Per il transumanismo, corrente di pensiero sorta negli anni Novanta, la specie umana, non più solo soggetto, ma anche oggetto di un progresso glorioso e inarrestabile, è sul punto di superarsi in un’altra forma di vita. Questo mutamento epocale, pari a quello dai primati agli umani, è il passaggio al post-human, al «post-umano». Il trans- indica, dunque, quella fase transitoria in vista del post- che, invece, designa l’esito ultimo, il congedo dall’umano, la realizzazione dell’antico sogno di oltrepassarsi, di diventare altro da sé, sogno che, in forme diverse, da Icaro a Nietzsche, è abitato pur sempre dall’incubo di non sognare più. L’autodistruzione è un rischio reale, come riconosce Nick Bostrom, filosofo svedese cofondatore della World Transhumanist Association (Wta) e direttore, all’Università di Oxford, del Future of Humanity Institute.

«Un giorno, in un futuro non troppo lontano, i nostri discendenti penseranno con orrore ai tempi in cui l’invecchiamento e la morte erano accettati come parte normale della condizione umana». Così scrive Max More, deciso fautore del salto nel futuro tecnoscientifico. Nella visione transumanista è necessario liberare la condizione umana da tutti quei vincoli che l’hanno afflitta e limitata nei secoli. Vecchiaia e morte — suggeriva già Robert Ettinger — non possono più essere assunte come dati eterni e intangibili. Al contrario, sono patologie che la medicina sa già come trattare.

Ma è la medicina stessa a dover cambiare, accogliendo le nuove sfide e accantonando il vecchio modello terapeutico, che mirava a ripristinare l’equilibrio. Non si tratta di riparare, piuttosto di migliorare e potenziare l’organismo umano. A consentirlo sono le tecnologie indicate con l’acronimo Nbic: nanotecnologie, biotecnologie, informatica (big data, internet degli oggetti), cognitivismo (intelligenza artificiale e robotica). Le novità radicali introdotte in questi ambiti segneranno uno scarto rispetto ai quattromila anni precedenti. Il punto di svolta è il concetto di improvement, «miglioramento», su cui ha insistito il filosofo americano Allen Buchanan nel suo libro Better than Human del 2011.

Fino a che punto, però, è lecito giungere nell’autotrasformazione razionale dell’umano? Come la tecnologia non ha limiti, così non è giusto sopportare alcun fardello del passato, non solo malattie, ma anche sofferenza, angoscia, tristezza, paura, tutte spoglie inutili che solo un conservatorismo dannoso imporrebbe di accettare. Da tempo è stato cancellato il confine della «condizione originale». Che dire di tutta la chirurgia estetica? La bruttezza non è una malattia. I transumanisti sostengono perciò il ricorso alle nuove tecnologie, la clonazione riproduttiva, l’ingegneria genetica, l’uso di cellule staminali, l’ibridazione uomo/macchina, e tutte le manipolazioni che possono migliorare la condizione umana, anche al prezzo di modificare definitivamente la specie. Rivendicano la «libertà morfologica», il diritto di modificare e migliorare corpo e mente. Per quelli più radicali, come Ray Kurzweil, presidente della University of Singularity, si è già entrati nell’epoca in cui la singola coscienza è superata da una intelligenza come quella prefigurata da Google.
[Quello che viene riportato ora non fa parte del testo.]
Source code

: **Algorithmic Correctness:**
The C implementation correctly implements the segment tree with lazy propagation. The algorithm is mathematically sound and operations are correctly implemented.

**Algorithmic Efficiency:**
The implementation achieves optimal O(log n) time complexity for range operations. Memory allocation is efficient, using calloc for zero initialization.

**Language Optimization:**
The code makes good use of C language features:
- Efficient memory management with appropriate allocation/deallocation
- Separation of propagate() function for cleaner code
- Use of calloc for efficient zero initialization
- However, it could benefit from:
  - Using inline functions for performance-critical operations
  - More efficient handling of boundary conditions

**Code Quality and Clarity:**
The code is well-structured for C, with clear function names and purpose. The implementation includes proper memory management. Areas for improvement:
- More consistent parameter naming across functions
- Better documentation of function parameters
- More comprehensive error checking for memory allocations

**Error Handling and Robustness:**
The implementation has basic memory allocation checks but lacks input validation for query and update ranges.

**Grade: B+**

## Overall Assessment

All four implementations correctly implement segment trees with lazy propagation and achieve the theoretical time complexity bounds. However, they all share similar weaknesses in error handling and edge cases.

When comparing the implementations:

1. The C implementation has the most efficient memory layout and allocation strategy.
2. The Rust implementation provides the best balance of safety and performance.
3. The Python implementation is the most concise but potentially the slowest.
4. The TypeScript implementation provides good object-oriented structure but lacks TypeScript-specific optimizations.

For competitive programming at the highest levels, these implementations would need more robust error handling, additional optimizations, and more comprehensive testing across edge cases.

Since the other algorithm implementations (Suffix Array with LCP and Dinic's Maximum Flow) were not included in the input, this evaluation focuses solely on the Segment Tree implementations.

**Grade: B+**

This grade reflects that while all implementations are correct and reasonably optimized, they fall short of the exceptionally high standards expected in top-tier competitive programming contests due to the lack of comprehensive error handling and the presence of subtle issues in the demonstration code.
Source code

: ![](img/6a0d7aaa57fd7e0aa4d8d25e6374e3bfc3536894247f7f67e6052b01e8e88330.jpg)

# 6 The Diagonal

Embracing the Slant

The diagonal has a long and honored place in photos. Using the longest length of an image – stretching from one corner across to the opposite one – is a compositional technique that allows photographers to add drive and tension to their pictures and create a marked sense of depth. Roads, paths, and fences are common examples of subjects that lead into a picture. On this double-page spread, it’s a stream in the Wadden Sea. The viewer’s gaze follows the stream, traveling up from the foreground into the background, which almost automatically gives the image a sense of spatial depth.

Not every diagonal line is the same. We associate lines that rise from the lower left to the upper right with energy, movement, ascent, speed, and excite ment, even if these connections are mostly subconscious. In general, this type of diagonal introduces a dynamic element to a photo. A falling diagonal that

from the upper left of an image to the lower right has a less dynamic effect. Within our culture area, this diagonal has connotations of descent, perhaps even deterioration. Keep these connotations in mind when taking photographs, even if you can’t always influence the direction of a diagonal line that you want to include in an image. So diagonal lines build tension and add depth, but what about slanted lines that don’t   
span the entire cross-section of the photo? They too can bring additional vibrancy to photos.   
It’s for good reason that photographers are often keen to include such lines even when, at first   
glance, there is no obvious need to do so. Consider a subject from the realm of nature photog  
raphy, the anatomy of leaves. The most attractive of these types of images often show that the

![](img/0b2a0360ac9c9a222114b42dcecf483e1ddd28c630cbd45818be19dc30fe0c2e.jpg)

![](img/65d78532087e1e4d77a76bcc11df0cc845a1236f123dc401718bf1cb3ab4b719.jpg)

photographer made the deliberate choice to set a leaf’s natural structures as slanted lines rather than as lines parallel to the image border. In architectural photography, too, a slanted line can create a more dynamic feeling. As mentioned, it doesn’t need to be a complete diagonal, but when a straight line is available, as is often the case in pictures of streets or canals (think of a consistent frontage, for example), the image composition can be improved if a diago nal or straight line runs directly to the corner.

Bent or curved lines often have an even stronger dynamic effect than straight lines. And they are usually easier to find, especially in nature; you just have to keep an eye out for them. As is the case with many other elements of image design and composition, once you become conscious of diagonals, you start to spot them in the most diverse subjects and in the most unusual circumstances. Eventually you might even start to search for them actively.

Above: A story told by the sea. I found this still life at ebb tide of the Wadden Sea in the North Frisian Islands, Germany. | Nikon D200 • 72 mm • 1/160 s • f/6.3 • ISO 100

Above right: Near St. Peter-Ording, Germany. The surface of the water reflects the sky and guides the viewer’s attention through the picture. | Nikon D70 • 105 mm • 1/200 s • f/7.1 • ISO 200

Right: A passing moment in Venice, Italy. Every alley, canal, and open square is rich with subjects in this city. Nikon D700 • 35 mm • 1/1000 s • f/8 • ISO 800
Le conseguenze etiche e politiche sono imponderabili. L’abbandono della specie umana sancisce la fine dell’antropocentrismo e prefigura una inquietante cosmopoli dove, nella convergenza evolutiva tra naturale e artificiale, possono coesistere «infomorfi», nuove creature, ibridi cyborg, intelligenze disperse, legati in una comunità edonistico-cognitiva che, nel nome del benessere, non cesserà di metamorfizzarsi.